Dataset entries:
Start of Block

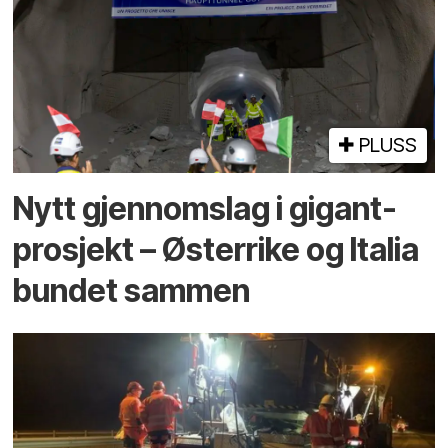
PLUSS
Nytt gjennomslag i gigant­
prosjekt – Østerrike og Italia
bundet sammen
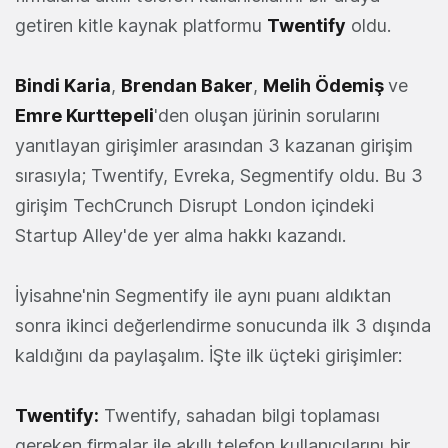
getiren kitle kaynak platformu
Twentify
oldu.
Bindi Karia
,
Brendan Baker
,
Melih Ödemiş
ve
Emre Kurttepeli
'den oluşan jürinin sorularını
yanıtlayan girişimler arasından 3 kazanan girişim
sırasıyla; Twentify, Evreka, Segmentify oldu. Bu 3
girişim TechCrunch Disrupt London içindeki
Startup Alley'de yer alma hakkı kazandı.
İyisahne'nin Segmentify ile aynı puanı aldıktan
sonra ikinci değerlendirme sonucunda ilk 3 dışında
kaldığını da paylaşalım. İŞte ilk üçteki girişimler:
Twentify
:
Twentify, sahadan bilgi toplaması
gereken firmalar ile akıllı telefon kullanıcılarını bir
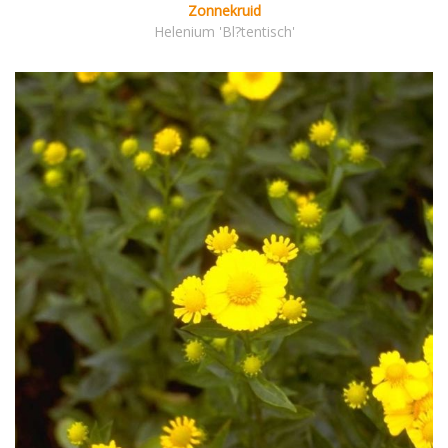
Zonnekruid
Helenium 'Bl?tentisch'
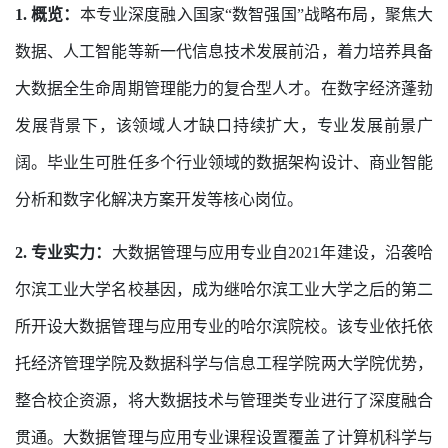
1. 概览：
本专业深度融入国家“数智强国”战略布局，聚焦大
数据、人工智能等新一代信息技术发展前沿，着力培养具备
大数据全生命周期管理能力的复合型人才。在数字经济蓬勃
发展背景下，该领域人才缺口持续扩大，专业发展前景广
阔。毕业生可胜任多个行业领域的数据架构设计、商业智能
分析和数字化解决方案开发等核心岗位。
2. 专业实力：
大数据管理与应用专业自2021年建设，沿袭哈
尔滨工业大学名校基因，成为继哈尔滨工业大学之后的第二
所开设大数据管理与应用专业的哈尔滨院校。该专业依托依
托经济管理学院及数据科学与信息工程学院两大学院优势，
整合校企资源，将大数据技术与管理类专业进行了深度融合
贯通。大数据管理与应用专业课程设置覆盖了计算机科学与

End of Block

TO DO —
The answer must be an exact copy of the lines above, from the start of the records through the line with "Startup Alley'de yer alma hakkı kazandı.", and of nothing else; no pictures belong in it.

SOLUTION —
PLUSS
Nytt gjennomslag i gigant­
prosjekt – Østerrike og Italia
bundet sammen
getiren kitle kaynak platformu
Twentify
oldu.
Bindi Karia
,
Brendan Baker
,
Melih Ödemiş
ve
Emre Kurttepeli
'den oluşan jürinin sorularını
yanıtlayan girişimler arasından 3 kazanan girişim
sırasıyla; Twentify, Evreka, Segmentify oldu. Bu 3
girişim TechCrunch Disrupt London içindeki
Startup Alley'de yer alma hakkı kazandı.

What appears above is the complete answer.